Her Moğol’un bir yolu vardır
Moğolistan, dünyanın en seyrek nüfuslu ülkesi. Bir buçuk milyon metrekarelik yüz ölçümüyle Türkiye’nin iki katı toprağa sahip. Fakat nüfusu Türkiye’nin yüzde dördü kadar. Başkent dışında kalan topraklarda kilometrekareye yalnızca bir kişi düşüyor.
İnsanın az, arazinin geniş olduğu böyle bir boşlukta devlet yol yapmakla uğraşmamış. Ülkede birkaç asfaltın dışında neredeyse hiç yol yok.

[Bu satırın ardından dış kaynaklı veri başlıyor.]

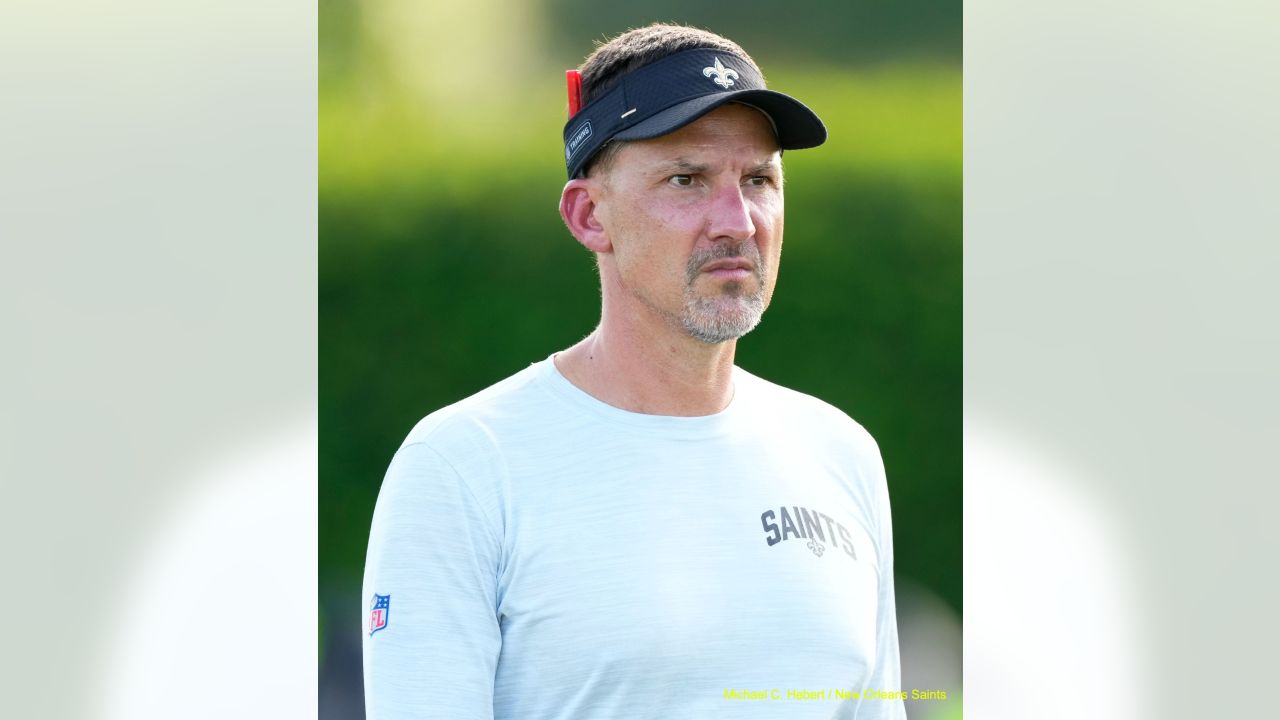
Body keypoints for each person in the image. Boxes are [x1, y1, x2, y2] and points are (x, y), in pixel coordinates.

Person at [362, 23, 906, 720]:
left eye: (759, 179)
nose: (736, 220)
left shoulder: (841, 453)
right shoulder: (465, 465)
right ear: (590, 215)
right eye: (687, 179)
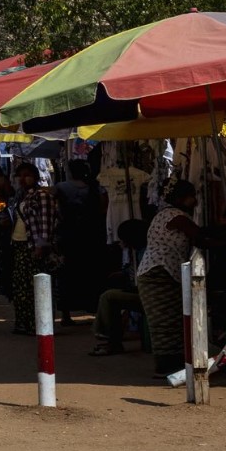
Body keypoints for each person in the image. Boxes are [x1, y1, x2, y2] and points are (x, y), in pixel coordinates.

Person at [136, 182, 203, 376]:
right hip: (158, 273)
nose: (195, 201)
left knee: (171, 319)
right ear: (181, 198)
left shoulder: (169, 215)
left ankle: (172, 363)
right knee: (164, 321)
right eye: (192, 196)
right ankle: (166, 366)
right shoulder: (175, 216)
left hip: (162, 273)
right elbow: (199, 236)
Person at [8, 162, 61, 335]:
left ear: (36, 177)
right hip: (19, 244)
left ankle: (37, 324)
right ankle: (23, 322)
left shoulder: (42, 196)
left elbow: (46, 222)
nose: (23, 179)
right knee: (21, 286)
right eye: (20, 176)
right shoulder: (20, 196)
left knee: (35, 287)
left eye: (27, 175)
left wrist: (41, 246)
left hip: (35, 246)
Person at [55, 158, 106, 324]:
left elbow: (55, 210)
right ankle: (94, 310)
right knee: (91, 273)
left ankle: (66, 315)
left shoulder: (61, 188)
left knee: (66, 274)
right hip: (91, 235)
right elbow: (103, 209)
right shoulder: (94, 187)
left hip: (69, 236)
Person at [89, 219, 150, 356]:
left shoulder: (145, 252)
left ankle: (110, 339)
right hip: (139, 290)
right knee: (109, 294)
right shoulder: (136, 252)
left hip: (146, 294)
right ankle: (110, 337)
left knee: (108, 297)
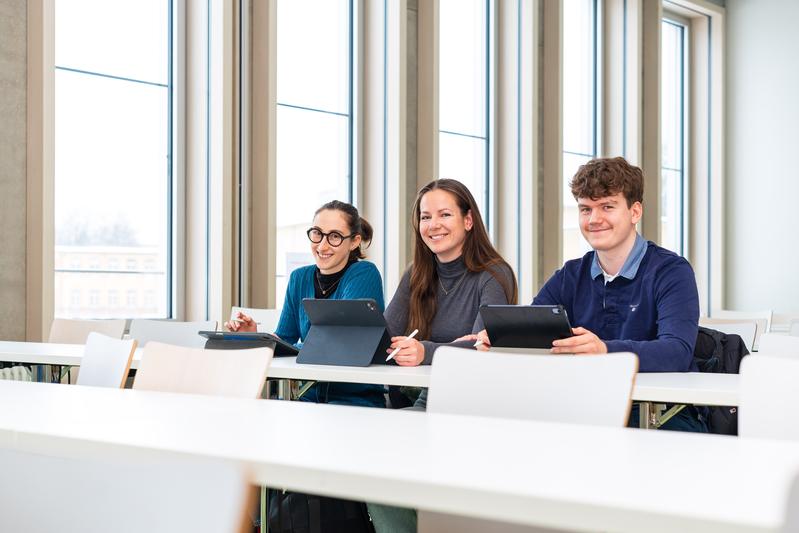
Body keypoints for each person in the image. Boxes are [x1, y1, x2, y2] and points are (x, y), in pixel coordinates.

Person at [475, 156, 706, 432]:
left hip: (662, 413)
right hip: (585, 405)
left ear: (635, 212)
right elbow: (534, 331)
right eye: (585, 209)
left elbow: (677, 351)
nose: (594, 219)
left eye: (607, 207)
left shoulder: (671, 271)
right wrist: (505, 341)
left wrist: (604, 350)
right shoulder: (570, 275)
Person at [367, 178, 518, 533]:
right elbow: (387, 335)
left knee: (386, 460)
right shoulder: (417, 274)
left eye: (445, 214)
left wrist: (425, 349)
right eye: (425, 217)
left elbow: (482, 346)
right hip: (418, 394)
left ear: (468, 221)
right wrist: (439, 349)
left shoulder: (494, 274)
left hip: (470, 402)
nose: (433, 225)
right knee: (374, 465)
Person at [225, 200, 385, 408]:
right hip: (309, 397)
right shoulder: (299, 278)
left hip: (355, 400)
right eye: (317, 233)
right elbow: (286, 338)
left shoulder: (364, 274)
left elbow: (340, 342)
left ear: (354, 242)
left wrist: (287, 347)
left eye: (335, 236)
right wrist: (257, 340)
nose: (322, 245)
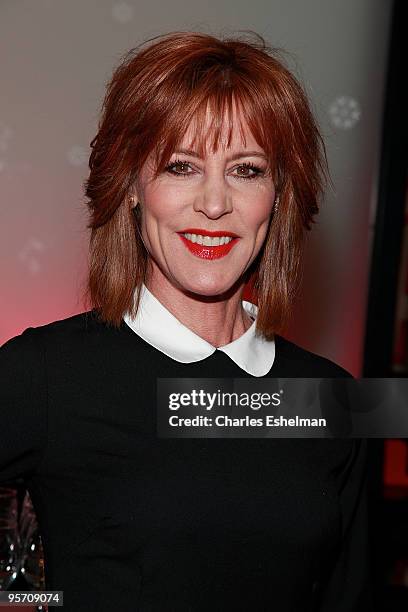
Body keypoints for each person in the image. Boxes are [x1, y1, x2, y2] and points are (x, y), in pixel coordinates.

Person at [0, 31, 372, 610]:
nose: (215, 203)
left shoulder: (333, 398)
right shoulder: (45, 375)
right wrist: (35, 601)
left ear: (279, 196)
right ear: (130, 186)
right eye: (181, 166)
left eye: (247, 170)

Moğollar gidecekleri yeri yön duygusuna göre bulup her biri kendi kafasına göre bir yol kullanıyor. Böyle olunca da “Her Moğol’un bir yolu vardır” en meşhur cümleleri olmuş. Fakat kilometrekareye bir kişinin düştüğü ülkede yol soracak birini bulamamak hep aynı sonucu veriyor: kaybolma
İnsandan çok hayvan var
Sütten onlarca çeşit yiyecek yapabilen Moğollar, hayvanların boğazını kesmek yerine karnını deşiyor, böylece kanı dâhil her şeyinden faydalanıyorlar. Sürü sahibi olmanın zenginlik sayıldığı 3 milyon nüfuslu ülkede küçükbaş ve büyükbaş hayvan sayısı 30 milyon.
Yol üstü mabetleri: Ovoo’lar
Ovoo denilen bu kutsal taş yığınları yolcuların dualarıyla var oluyor. Yol boyunca kötülüklerden korunmak için Ovoo’nun etrafında üç kez dönen yolcular, her dönüşte mabede bir çakıl taşı atıyor. Bu ritüel Şamanizm’den kalma. Korunmadan daha fazlasını dileyenlerse mabede taş yerine para ve içki bırakıyor.
En büyük çocuk ninesine verilir
Böylece hem onlar yalnız kalmıyor hem de yeni evli çiftin kolay bir hayat sürmesi sağlanıyor. Erjan diyor ki: “Hem büyüklerin çocuklara ayıracak daha fazla zamanı vardır.”